What you say is true, Becka; your daily routine and your concerns and priorities are different, and you won't go back to your old life until there is a cure. At least, though, things do just get more routine the longer you do them. I am the mother of a T1 diabetic girl, and I have watched her at school and at other activites over the past 3 years since her diagnosis. The good thing is, you ARE like others in that you have abilities and dreams and things you want to do in your life, and you can go for them. You have a condition that is manageable -  this is huge. Even since the shock of her diagnosis, I am so grateful that my daughter does not have cancer or a degenerative disease that would rob her of her whole life. Don't get me wrong - diabetes sucks - big time.  I hate it and I hate that my daughter has it. But in the meantime, day-to-day, it has not stopped her from doing a single thing she wants to do.

The latin quote below is one of my favourites. Your life is precious... don't waste a single day that you don't have to. Whatever turns your crank, go for it. Sieze the day!

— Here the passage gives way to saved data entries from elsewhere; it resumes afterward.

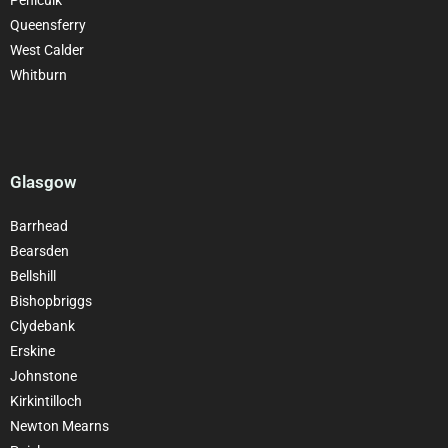
Queensferry
West Calder
Whitburn
Glasgow
Barrhead
Bearsden
Bellshill
Bishopbriggs
Clydebank
Erskine
Johnstone
Kirkintilloch
Newton Mearns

I agree with that all they tell you to do is act like your normal. But the truth is you cant act normal because you always have to watch what you eat and count the carbs and stuff like that. I have had diabetes for 13 years now and I know how it feels to be this way.

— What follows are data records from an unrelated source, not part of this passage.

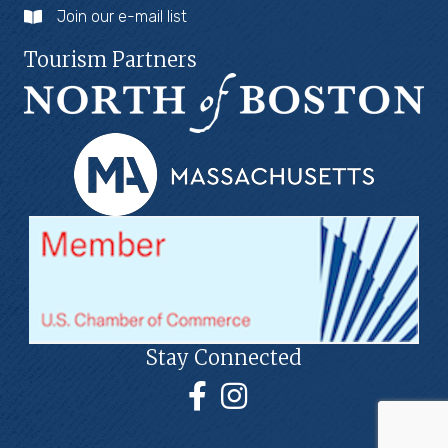
Join our e-mail list
Tourism Partners
Stay Connected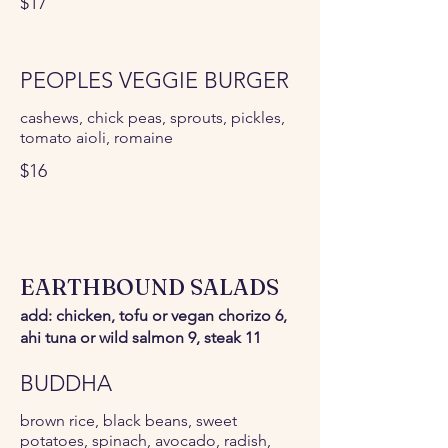
$17
PEOPLES VEGGIE BURGER
cashews, chick peas, sprouts, pickles,
tomato aioli, romaine
$16
EARTHBOUND SALADS
add: chicken, tofu or vegan chorizo 6,
ahi tuna or wild salmon 9, steak 11
BUDDHA
brown rice, black beans, sweet
potatoes, spinach, avocado, radish,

I know the feeling. I was diagnosed on July 3, 1997. So i guess it has been close to 12 years. It wasn't until about high school for the "different" feeling to kick in. This was when I met new people and had to explain, the kids from my grade school never really knew me without it. It was hard and still is. I get questions all the time when my pump cord comes out. It happened yesterday. I now am in college and it has been even harder then I thought. I am getting used to a whole new life like everyone else with added pressures. The only helpful/hopeful thing I can say is that I am learning to accept the idea that yes it would be simpler if I didn't have it and yes I would do anything in the world for that to be true but, there are a lot of people out there with it. You are different, but you shouldn't feel alone. Think of all those out there who live with it. It can help sometimes. I don't know how old you are but the best thing I ever did was go to the camp for diabetics. You should look into it.